• Directions: After finding the line containing "right knee: (368, 821)" below, please output that line and each following one through the line containing "right knee: (1560, 836)", exactly as written.

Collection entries
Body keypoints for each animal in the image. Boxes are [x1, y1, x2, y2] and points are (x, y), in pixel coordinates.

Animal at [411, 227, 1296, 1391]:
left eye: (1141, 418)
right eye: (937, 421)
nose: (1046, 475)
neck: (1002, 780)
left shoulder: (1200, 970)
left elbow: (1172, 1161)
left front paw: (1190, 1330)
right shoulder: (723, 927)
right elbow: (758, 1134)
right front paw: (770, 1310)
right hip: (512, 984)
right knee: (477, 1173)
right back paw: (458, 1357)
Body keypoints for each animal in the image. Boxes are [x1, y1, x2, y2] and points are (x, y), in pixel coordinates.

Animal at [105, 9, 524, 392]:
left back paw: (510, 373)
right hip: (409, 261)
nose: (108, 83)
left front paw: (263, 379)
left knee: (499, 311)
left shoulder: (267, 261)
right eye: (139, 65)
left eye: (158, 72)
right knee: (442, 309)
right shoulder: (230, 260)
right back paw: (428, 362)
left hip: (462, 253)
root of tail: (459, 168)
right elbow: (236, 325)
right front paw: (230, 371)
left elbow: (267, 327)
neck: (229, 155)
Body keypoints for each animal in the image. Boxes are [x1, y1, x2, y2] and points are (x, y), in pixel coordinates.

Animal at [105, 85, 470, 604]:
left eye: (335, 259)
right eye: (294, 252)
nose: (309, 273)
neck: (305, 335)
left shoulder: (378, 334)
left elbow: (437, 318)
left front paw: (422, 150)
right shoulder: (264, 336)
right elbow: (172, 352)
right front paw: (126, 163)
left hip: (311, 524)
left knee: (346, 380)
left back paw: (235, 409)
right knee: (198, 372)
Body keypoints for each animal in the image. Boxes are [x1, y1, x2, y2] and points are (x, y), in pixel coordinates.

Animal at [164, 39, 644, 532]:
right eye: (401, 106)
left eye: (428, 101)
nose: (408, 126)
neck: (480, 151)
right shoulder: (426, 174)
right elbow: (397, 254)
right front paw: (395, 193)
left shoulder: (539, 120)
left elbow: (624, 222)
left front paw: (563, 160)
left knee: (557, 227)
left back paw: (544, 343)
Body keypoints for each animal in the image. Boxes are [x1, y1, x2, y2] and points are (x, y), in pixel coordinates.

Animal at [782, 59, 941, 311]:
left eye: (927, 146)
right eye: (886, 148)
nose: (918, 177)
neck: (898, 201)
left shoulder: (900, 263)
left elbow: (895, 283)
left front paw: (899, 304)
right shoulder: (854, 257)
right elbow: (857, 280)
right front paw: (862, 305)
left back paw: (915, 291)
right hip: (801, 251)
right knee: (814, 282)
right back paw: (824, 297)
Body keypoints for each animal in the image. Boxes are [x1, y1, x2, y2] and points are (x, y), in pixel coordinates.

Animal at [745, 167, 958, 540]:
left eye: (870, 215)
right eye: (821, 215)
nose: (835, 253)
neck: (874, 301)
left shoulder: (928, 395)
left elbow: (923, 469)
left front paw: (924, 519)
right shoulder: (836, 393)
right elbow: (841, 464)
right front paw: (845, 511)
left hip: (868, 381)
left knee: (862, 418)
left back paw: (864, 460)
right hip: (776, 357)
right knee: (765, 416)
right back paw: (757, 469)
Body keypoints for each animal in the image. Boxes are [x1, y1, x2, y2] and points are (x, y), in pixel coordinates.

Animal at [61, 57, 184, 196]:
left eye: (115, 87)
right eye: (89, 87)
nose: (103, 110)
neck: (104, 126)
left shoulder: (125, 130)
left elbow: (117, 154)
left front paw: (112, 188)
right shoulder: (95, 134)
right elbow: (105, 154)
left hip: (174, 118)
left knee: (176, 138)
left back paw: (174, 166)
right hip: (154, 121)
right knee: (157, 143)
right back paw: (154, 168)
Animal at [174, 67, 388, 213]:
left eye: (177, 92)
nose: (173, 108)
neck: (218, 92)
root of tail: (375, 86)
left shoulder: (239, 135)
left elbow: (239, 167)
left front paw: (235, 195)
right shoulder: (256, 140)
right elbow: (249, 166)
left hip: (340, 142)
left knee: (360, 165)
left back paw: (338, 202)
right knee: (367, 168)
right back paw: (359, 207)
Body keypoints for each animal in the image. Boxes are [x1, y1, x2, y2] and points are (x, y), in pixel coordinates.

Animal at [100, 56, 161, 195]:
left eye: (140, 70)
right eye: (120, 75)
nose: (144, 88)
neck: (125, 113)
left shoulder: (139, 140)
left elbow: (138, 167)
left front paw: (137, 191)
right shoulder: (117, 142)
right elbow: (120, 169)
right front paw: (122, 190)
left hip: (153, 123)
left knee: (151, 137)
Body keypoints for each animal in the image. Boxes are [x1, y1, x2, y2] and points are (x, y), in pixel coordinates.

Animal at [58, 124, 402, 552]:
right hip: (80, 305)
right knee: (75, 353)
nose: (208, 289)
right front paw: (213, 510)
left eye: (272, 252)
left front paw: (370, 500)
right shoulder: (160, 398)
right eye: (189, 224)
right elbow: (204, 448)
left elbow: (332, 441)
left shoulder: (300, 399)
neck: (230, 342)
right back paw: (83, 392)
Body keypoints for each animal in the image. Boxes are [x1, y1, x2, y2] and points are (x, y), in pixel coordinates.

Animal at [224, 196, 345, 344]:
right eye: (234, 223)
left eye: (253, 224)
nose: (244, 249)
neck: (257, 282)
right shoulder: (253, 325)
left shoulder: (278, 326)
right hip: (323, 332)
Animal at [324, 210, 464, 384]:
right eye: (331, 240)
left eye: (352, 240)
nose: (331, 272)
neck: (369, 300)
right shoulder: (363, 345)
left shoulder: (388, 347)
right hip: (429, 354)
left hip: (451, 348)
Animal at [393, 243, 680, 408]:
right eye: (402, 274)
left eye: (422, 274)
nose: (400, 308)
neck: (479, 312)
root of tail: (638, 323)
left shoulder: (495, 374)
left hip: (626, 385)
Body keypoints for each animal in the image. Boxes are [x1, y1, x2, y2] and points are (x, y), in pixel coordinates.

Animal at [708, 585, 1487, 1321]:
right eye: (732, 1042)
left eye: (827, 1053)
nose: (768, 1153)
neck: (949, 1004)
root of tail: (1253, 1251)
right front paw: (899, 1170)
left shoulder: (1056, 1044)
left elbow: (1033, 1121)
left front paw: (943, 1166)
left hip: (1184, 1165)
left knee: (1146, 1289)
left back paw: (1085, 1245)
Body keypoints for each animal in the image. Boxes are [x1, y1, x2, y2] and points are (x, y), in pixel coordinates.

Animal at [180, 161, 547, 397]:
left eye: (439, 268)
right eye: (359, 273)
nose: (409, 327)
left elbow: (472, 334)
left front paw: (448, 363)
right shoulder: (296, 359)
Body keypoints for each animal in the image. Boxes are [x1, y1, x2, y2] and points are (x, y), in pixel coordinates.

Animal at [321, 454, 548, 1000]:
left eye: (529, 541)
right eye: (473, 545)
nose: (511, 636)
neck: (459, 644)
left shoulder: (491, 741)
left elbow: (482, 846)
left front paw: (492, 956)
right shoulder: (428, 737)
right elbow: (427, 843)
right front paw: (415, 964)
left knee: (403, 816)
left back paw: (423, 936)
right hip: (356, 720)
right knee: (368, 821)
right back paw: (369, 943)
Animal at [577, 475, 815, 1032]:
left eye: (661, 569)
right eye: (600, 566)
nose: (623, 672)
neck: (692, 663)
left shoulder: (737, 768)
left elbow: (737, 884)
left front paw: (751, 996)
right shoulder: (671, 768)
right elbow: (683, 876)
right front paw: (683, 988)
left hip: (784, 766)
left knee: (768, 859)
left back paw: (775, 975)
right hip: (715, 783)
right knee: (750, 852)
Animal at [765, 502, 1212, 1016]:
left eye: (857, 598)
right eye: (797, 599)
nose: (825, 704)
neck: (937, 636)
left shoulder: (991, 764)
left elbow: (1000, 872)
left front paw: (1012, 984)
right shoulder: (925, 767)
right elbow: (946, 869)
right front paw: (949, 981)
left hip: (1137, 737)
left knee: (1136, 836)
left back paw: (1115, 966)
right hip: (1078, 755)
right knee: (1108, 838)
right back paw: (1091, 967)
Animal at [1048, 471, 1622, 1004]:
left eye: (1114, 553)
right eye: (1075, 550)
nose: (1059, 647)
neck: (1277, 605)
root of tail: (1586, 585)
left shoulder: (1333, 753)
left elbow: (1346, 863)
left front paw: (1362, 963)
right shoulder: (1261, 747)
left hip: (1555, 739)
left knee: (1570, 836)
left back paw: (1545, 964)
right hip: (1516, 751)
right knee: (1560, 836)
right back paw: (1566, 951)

• Solution:
right knee: (368, 821)
right back paw: (369, 943)
Animal at [577, 475, 815, 1032]:
left eye: (661, 569)
right eye: (600, 566)
nose: (623, 672)
neck: (692, 663)
left shoulder: (737, 768)
left elbow: (737, 884)
left front paw: (751, 996)
right shoulder: (671, 768)
right elbow: (683, 876)
right front paw: (683, 988)
left hip: (784, 766)
left knee: (768, 859)
left back paw: (775, 975)
right hip: (715, 783)
right knee: (750, 852)
Animal at [765, 502, 1212, 1016]:
left eye: (857, 598)
right eye: (797, 599)
nose: (825, 704)
neck: (937, 636)
left shoulder: (991, 764)
left elbow: (1000, 872)
left front paw: (1012, 984)
right shoulder: (925, 767)
right elbow: (946, 869)
right front paw: (949, 981)
left hip: (1137, 737)
left knee: (1136, 836)
left back paw: (1115, 966)
right hip: (1078, 755)
right knee: (1108, 838)
right back paw: (1091, 967)
Animal at [1048, 471, 1622, 1004]:
left eye: (1114, 553)
right eye: (1075, 550)
nose: (1059, 647)
neck: (1277, 605)
root of tail: (1586, 585)
left shoulder: (1333, 753)
left elbow: (1346, 863)
left front paw: (1362, 963)
right shoulder: (1261, 747)
left hip: (1555, 739)
left knee: (1570, 836)
left back paw: (1545, 964)
right hip: (1516, 751)
right knee: (1560, 836)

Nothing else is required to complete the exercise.